Binding energy due to Coulomb repulsion between protons
$E_c = -\frac{3}{5}\frac{e^2}{4\pi \epsilon_0 R_0} Z(Z-1)A^{-1/3}$.
Constants:
$m(^1H) = 1.007825u$
$m_n = 1.00866501u$
$m(^{15}O) = 15.003065u$
$m(^{15}N)=15.000109u$
$1 u = 931.502MeV/c^2$
$\frac{e^2}{4\pi \epsilon_0} = 1.439976MeV \cdot fm$.
3. The attempt at a solution
I think I solved part a) but I'm having trouble with part b).
The difference in binding energy should be
$\Delta B = \left[ m_n-m(^1H)+m(^{15}O)-m(^{15}N\right] = (0.00379601u)/c^2 = 3.536MeV$. (The answer says $3.532$ but I guess I worked with more decimals)

The difference in Coulomb energy should be (since $8\cdot 7 - 7\cdot 6 = 14$)
$\Delta B= 3/5 \frac{e^2}{4\pi \epsilon_0R_0} 14A^{-1/3}$
$R = R_0A^{1/3} = \frac{3\cdot 14 \cdot 1.439976}{5\cdot 3.536}fm = 3.420752fm$
The answer however says $R = 3.67fm$ so I did something wrong (using 3.532 instead doesn't change anything)

Last edited: Apr 1, 2016
2. Apr 1, 2016

drvrm

check the calculation .
what value of R0 was taken? As i find people taking different values!

3. Apr 1, 2016

Incand

As I understand the question I should compute $R_0$ from knowing the binding energy (actually $R_0A^{(1/3)}$).

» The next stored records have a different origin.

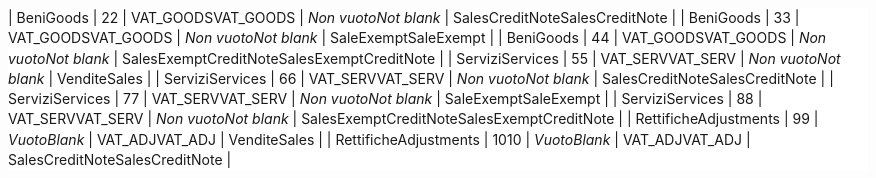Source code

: | <span data-ttu-id="c88e4-281">Beni</span><span class="sxs-lookup"><span data-stu-id="c88e4-281">Goods</span></span>          | <span data-ttu-id="c88e4-282">2</span><span class="sxs-lookup"><span data-stu-id="c88e4-282">2</span></span>    | <span data-ttu-id="c88e4-283">VAT_GOODS</span><span class="sxs-lookup"><span data-stu-id="c88e4-283">VAT_GOODS</span></span>               | <span data-ttu-id="c88e4-284">*Non vuoto*</span><span class="sxs-lookup"><span data-stu-id="c88e4-284">*Not blank*</span></span> | <span data-ttu-id="c88e4-285">SalesCreditNote</span><span class="sxs-lookup"><span data-stu-id="c88e4-285">SalesCreditNote</span></span>       |
| <span data-ttu-id="c88e4-286">Beni</span><span class="sxs-lookup"><span data-stu-id="c88e4-286">Goods</span></span>          | <span data-ttu-id="c88e4-287">3</span><span class="sxs-lookup"><span data-stu-id="c88e4-287">3</span></span>    | <span data-ttu-id="c88e4-288">VAT_GOODS</span><span class="sxs-lookup"><span data-stu-id="c88e4-288">VAT_GOODS</span></span>               | <span data-ttu-id="c88e4-289">*Non vuoto*</span><span class="sxs-lookup"><span data-stu-id="c88e4-289">*Not blank*</span></span> | <span data-ttu-id="c88e4-290">SaleExempt</span><span class="sxs-lookup"><span data-stu-id="c88e4-290">SaleExempt</span></span>            |
| <span data-ttu-id="c88e4-291">Beni</span><span class="sxs-lookup"><span data-stu-id="c88e4-291">Goods</span></span>          | <span data-ttu-id="c88e4-292">4</span><span class="sxs-lookup"><span data-stu-id="c88e4-292">4</span></span>    | <span data-ttu-id="c88e4-293">VAT_GOODS</span><span class="sxs-lookup"><span data-stu-id="c88e4-293">VAT_GOODS</span></span>               | <span data-ttu-id="c88e4-294">*Non vuoto*</span><span class="sxs-lookup"><span data-stu-id="c88e4-294">*Not blank*</span></span> | <span data-ttu-id="c88e4-295">SalesExemptCreditNote</span><span class="sxs-lookup"><span data-stu-id="c88e4-295">SalesExemptCreditNote</span></span> |
| <span data-ttu-id="c88e4-296">Servizi</span><span class="sxs-lookup"><span data-stu-id="c88e4-296">Services</span></span>       | <span data-ttu-id="c88e4-297">5</span><span class="sxs-lookup"><span data-stu-id="c88e4-297">5</span></span>    | <span data-ttu-id="c88e4-298">VAT_SERV</span><span class="sxs-lookup"><span data-stu-id="c88e4-298">VAT_SERV</span></span>                | <span data-ttu-id="c88e4-299">*Non vuoto*</span><span class="sxs-lookup"><span data-stu-id="c88e4-299">*Not blank*</span></span> | <span data-ttu-id="c88e4-300">Vendite</span><span class="sxs-lookup"><span data-stu-id="c88e4-300">Sales</span></span>                 |
| <span data-ttu-id="c88e4-301">Servizi</span><span class="sxs-lookup"><span data-stu-id="c88e4-301">Services</span></span>       | <span data-ttu-id="c88e4-302">6</span><span class="sxs-lookup"><span data-stu-id="c88e4-302">6</span></span>    | <span data-ttu-id="c88e4-303">VAT_SERV</span><span class="sxs-lookup"><span data-stu-id="c88e4-303">VAT_SERV</span></span>                | <span data-ttu-id="c88e4-304">*Non vuoto*</span><span class="sxs-lookup"><span data-stu-id="c88e4-304">*Not blank*</span></span> | <span data-ttu-id="c88e4-305">SalesCreditNote</span><span class="sxs-lookup"><span data-stu-id="c88e4-305">SalesCreditNote</span></span>       |
| <span data-ttu-id="c88e4-306">Servizi</span><span class="sxs-lookup"><span data-stu-id="c88e4-306">Services</span></span>       | <span data-ttu-id="c88e4-307">7</span><span class="sxs-lookup"><span data-stu-id="c88e4-307">7</span></span>    | <span data-ttu-id="c88e4-308">VAT_SERV</span><span class="sxs-lookup"><span data-stu-id="c88e4-308">VAT_SERV</span></span>                | <span data-ttu-id="c88e4-309">*Non vuoto*</span><span class="sxs-lookup"><span data-stu-id="c88e4-309">*Not blank*</span></span> | <span data-ttu-id="c88e4-310">SaleExempt</span><span class="sxs-lookup"><span data-stu-id="c88e4-310">SaleExempt</span></span>            |
| <span data-ttu-id="c88e4-311">Servizi</span><span class="sxs-lookup"><span data-stu-id="c88e4-311">Services</span></span>       | <span data-ttu-id="c88e4-312">8</span><span class="sxs-lookup"><span data-stu-id="c88e4-312">8</span></span>    | <span data-ttu-id="c88e4-313">VAT_SERV</span><span class="sxs-lookup"><span data-stu-id="c88e4-313">VAT_SERV</span></span>                | <span data-ttu-id="c88e4-314">*Non vuoto*</span><span class="sxs-lookup"><span data-stu-id="c88e4-314">*Not blank*</span></span> | <span data-ttu-id="c88e4-315">SalesExemptCreditNote</span><span class="sxs-lookup"><span data-stu-id="c88e4-315">SalesExemptCreditNote</span></span> |
| <span data-ttu-id="c88e4-316">Rettifiche</span><span class="sxs-lookup"><span data-stu-id="c88e4-316">Adjustments</span></span>    | <span data-ttu-id="c88e4-317">9</span><span class="sxs-lookup"><span data-stu-id="c88e4-317">9</span></span>    | <span data-ttu-id="c88e4-318">*Vuoto*</span><span class="sxs-lookup"><span data-stu-id="c88e4-318">*Blank*</span></span>                 | <span data-ttu-id="c88e4-319">VAT_ADJ</span><span class="sxs-lookup"><span data-stu-id="c88e4-319">VAT_ADJ</span></span>     | <span data-ttu-id="c88e4-320">Vendite</span><span class="sxs-lookup"><span data-stu-id="c88e4-320">Sales</span></span>                 |
| <span data-ttu-id="c88e4-321">Rettifiche</span><span class="sxs-lookup"><span data-stu-id="c88e4-321">Adjustments</span></span>    | <span data-ttu-id="c88e4-322">10</span><span class="sxs-lookup"><span data-stu-id="c88e4-322">10</span></span>   | <span data-ttu-id="c88e4-323">*Vuoto*</span><span class="sxs-lookup"><span data-stu-id="c88e4-323">*Blank*</span></span>                 | <span data-ttu-id="c88e4-324">VAT_ADJ</span><span class="sxs-lookup"><span data-stu-id="c88e4-324">VAT_ADJ</span></span>     | <span data-ttu-id="c88e4-325">SalesCreditNote</span><span class="sxs-lookup"><span data-stu-id="c88e4-325">SalesCreditNote</span></span>       |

The typical value for $R_0$ I've seen is $R_0 \approx 1.2fm$ but from my calculation I have a value of $R_0 =1.38$ (and from the answer I would need an even larger $R_0$. So perhaps I'm doing something wrong as I understand it $R_0$ should be about the same for a nuclide. I'm not entirely sure I'm using the right formulas either, they were simply the ones that seemed to apply to the question.

4. Apr 1, 2016

5. Apr 1, 2016

Incand

Essentially I'm using the coulomb term out of the that formula. However the version I have is different from the one on wikipedia. My book says
$B = a_vA -a_sA^{(2/3)}-a_cZ(Z-1)A^{(-1/3)}-a_{\text{sym}}\frac{(A-2Z)^2}{A}+\delta.$
Note the difference in the Coulomb term.
If I use $Z^2$ I indeed get the correct result just correcting my earlier value with $3.42\cdot \frac{15}{14} = 3.67$ (since $8^2-7^2=15$).
Now I'm confused why there's $Z(Z-1)$ in the version In my book. The book argue that the term is proportional to $Z(Z-1)$ since each proton repels each of the other ones.

6. Apr 1, 2016

drvrm

Nucleus Ro (in fermis)

B11 1.28

C13 1.34

N15 1.31

O17 1.26

F19 1.26

Ne21 1.25

Na23 1.22

Mg23 1.23

Al27 1.20

ref.
www.bhojvirtualuniversity.com/ss/sim/physics/msc_f_phy_p3u1.doc
The energy discrepancy is because of the use of classical principles instead of quantum mechanical principles in calculating the coulomb energy Ec..

7. Apr 1, 2016

drvrm

The difference from wiki is that Wiki Formula is for B/A -binding energy per nucleon - but meanwhile i think its R0 value which changes with nucleids may be responsible for the difference.

8. Apr 1, 2016

drvrm

actually its Z(Z-1) but approximated to Z^2 so when you use the former you are very correct. the culprit seems to be R0 value.

9. Apr 1, 2016

Incand

Thanks for all the help! I believe the answer was calculated using the $Z^2$ approximation so that should explain everything. As for the $R_0$ value I'm not entirely sure. I don't use the actual value of $R_0$ in my calculations although I could compute it.
I'm guessing the difference in $R_0$(if I compute it) may be because the question only cares about the Coulomb term which isn't the entire truth.